Now Microsoft Flow doesn’t include anything to do this, so I had to get a little creative.

As I was looking through Microsoft Flow I found that you could use Variables within a Microsoft Flow application, and this made things suddenly click.  At the begining of the Flow I initiazlited a variable; in this case called “FoundClientInTeams”.

From here I setup a pull from Teams that would pull down all the channels for a team.  That was passed to an “Apply to Each” object, which is basically a “FOR” loop.
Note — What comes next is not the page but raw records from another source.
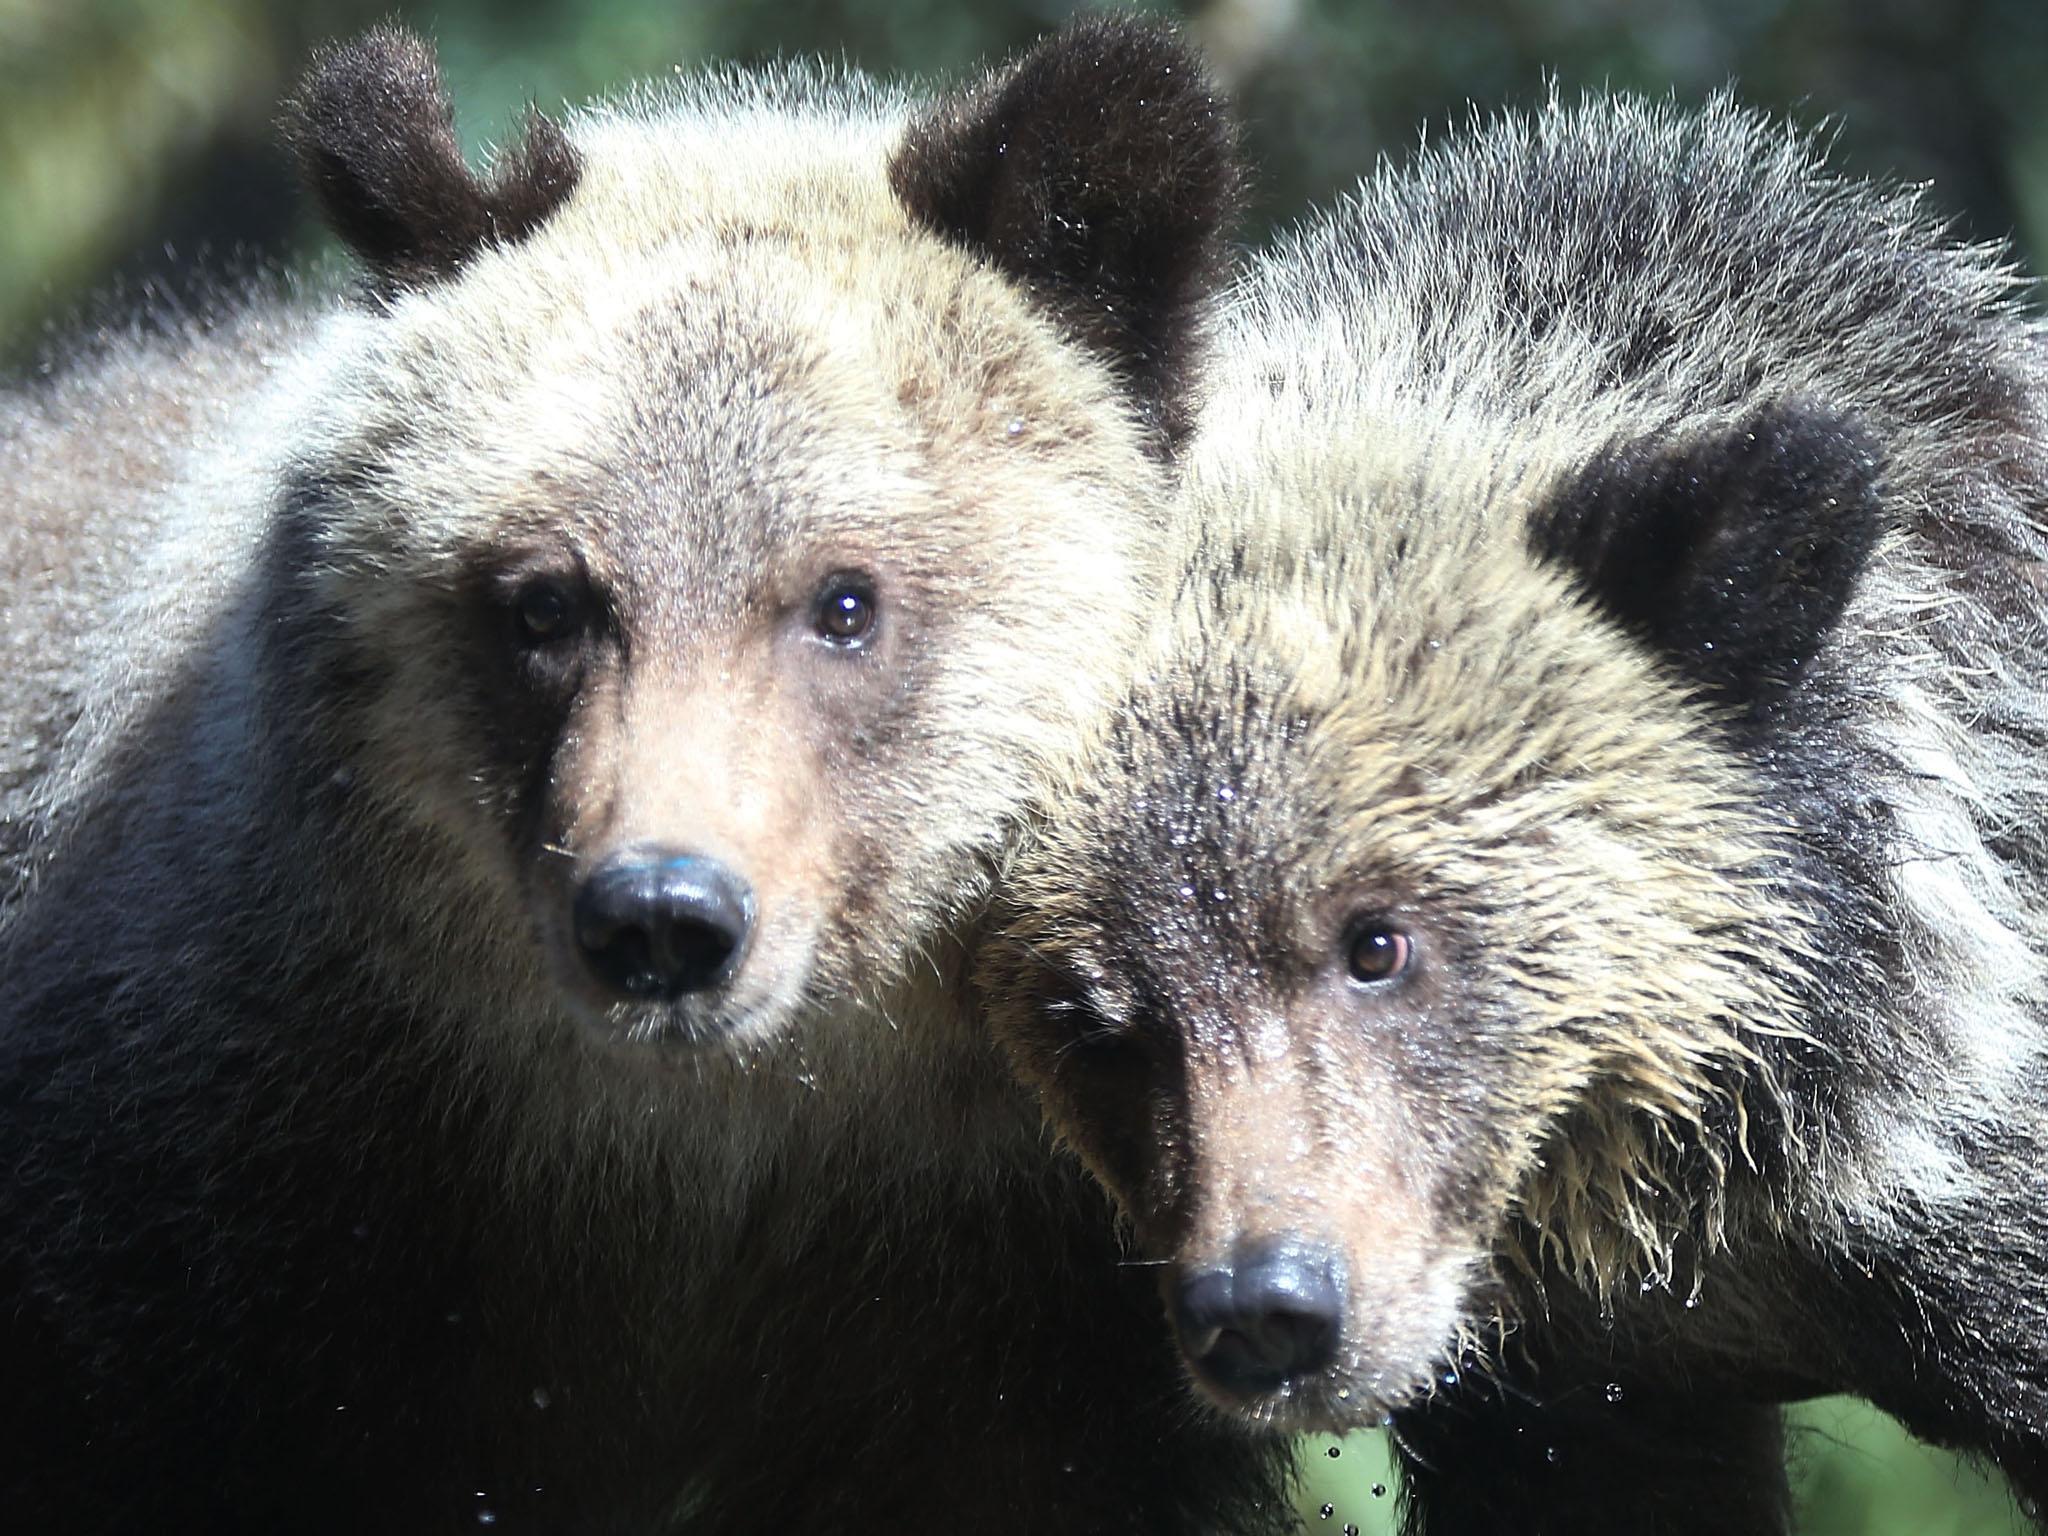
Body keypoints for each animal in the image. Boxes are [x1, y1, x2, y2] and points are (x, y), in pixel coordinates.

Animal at [0, 15, 1294, 1536]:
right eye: (545, 601)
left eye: (842, 601)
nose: (664, 916)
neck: (695, 1153)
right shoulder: (238, 1204)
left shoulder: (1011, 1306)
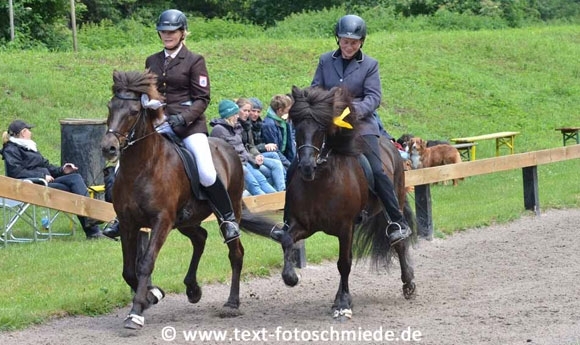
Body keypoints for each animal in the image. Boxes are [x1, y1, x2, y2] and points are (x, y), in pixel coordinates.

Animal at [101, 70, 276, 328]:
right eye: (110, 107)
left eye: (133, 112)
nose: (108, 148)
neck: (141, 167)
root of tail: (229, 149)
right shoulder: (127, 223)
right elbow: (129, 270)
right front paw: (152, 295)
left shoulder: (161, 221)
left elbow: (145, 263)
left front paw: (136, 313)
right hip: (186, 221)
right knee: (200, 238)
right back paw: (193, 289)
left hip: (228, 209)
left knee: (235, 252)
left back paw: (231, 303)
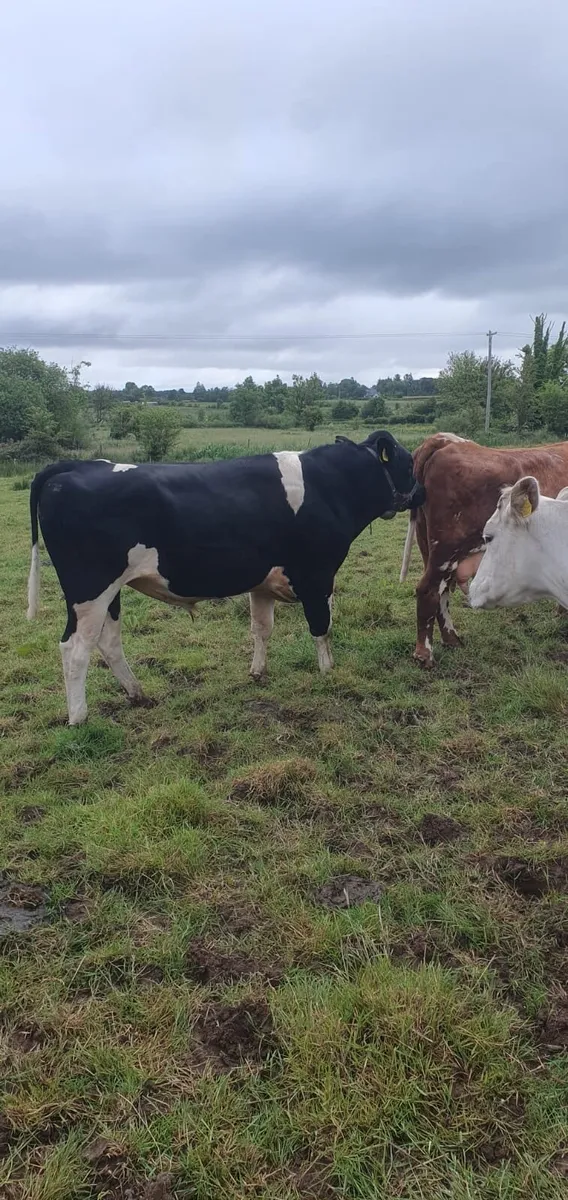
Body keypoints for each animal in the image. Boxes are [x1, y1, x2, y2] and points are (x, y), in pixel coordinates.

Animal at [26, 432, 424, 725]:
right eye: (410, 462)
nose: (422, 493)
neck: (331, 486)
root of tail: (77, 466)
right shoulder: (318, 575)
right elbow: (321, 628)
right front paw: (329, 674)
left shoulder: (263, 581)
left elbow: (261, 628)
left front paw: (258, 673)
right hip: (90, 590)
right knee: (76, 649)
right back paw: (79, 718)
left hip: (110, 593)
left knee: (108, 643)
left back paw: (137, 694)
Within that “Apply to Each” object there’s a Condition that looks to see if the client name that we’re looking for exists or not.  If the channel exists (according to the condition) then the flow sends a message and changes the variable from false to true.  (There’s a “No” block of this condition that doesn’t do anything.)

After the “Apply to Each” there’s another Condition block, which checks to see if the varaiblehas been reset if needed. If the value is still false, that means that there was no match found, so we need to create the channel.  Is also posts a message saying that it created the channel, so there’s some debugging going on as well. The “No” side of the condition is left blank, so if the channel is found the varible is changed, and this condition should fail and nothing should be done at this point.

As I was working on this, I’m shocked to find that Microsoft flow is as poweful as it is.  What we’re doing in this case, is that when a document is updated on our SharePoint O365 site (in our case the SOW status), Microsoft Flow sees the change, and them either creates a new channel for the client if they are a new client, or just posting a message if they are an existing client.  Because we were able to automate this task, its one less thing that we need to do when we sign an SOW for a client.